Source extract START
We don’t always have easy access to our feelings, especially when they are complex or difficult. We feel things, but naming them, and understanding exactly what they are and where they came from doesn’t always come naturally. But then you hear a song or watch a movie and it’s instant tears. Something, perhaps ineffably so, connects deeply with our unspoken pain or struggles and the tears appear — and with them comes cathartic relief. We are a mystery to ourselves, and art has the equally mysterious power to communicate unknown or ignored truth.
I often need God to give me a hard nudge with a piece of art to make things click. Through the stresses or disappointments (or the low-level anxieties of parenthood!), my inner dam slowly fills up and God has a way of releasing the waterworks before the levies are breached. But when I sense the waters are high and I’m a little on edge, I often try to engineer my own catharsis. I begin to rush the surgeon to speed up the healing process.
One morning, while getting ready for work and getting my daughter ready for school, I noticed a new show with puppet characters on the PBS Kids TV app, called Donkey Hodie. My daughter insisted she was not interested. She is in third grade, and it looked like it was “for babies.” At eight and a half, she is already more interested in things that “seem weird and scary to me” than PBS, but when I saw that the titular character lived in a windmill, I couldn’t resist looking into it further.
Turns out, it’s based on a tertiary character from Mister Rogers Neighborhood that I didn’t remember, though it also features puppet recreations of two characters I do remember: Bob Dog and Purple Panda. Both were originally played by actors in full costumes.
Source extract END
Information shown START
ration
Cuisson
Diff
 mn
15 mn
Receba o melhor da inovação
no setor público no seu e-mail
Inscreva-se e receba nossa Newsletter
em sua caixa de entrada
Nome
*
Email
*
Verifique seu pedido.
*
Information shown END
Questions »
[A] In the essay, which app showed the new puppet show?
[B] Translate this sentence from the essay into Spanish: "We are a mystery to ourselves, and art has the equally mysterious power to communicate unknown or ignored truth."
[C] Quote everything in the essay from "I often need" down to "the healing process.".

Results of the tasks »
[A] The PBS Kids TV app.

[B] Somos un misterio para nosotros mismos, y el arte tiene el poder igualmente misterioso de comunicar la verdad desconocida o ignorada.

[C]
I often need God to give me a hard nudge with a piece of art to make things click. Through the stresses or disappointments (or the low-level anxieties of parenthood!), my inner dam slowly fills up and God has a way of releasing the waterworks before the levies are breached. But when I sense the waters are high and I’m a little on edge, I often try to engineer my own catharsis. I begin to rush the surgeon to speed up the healing process.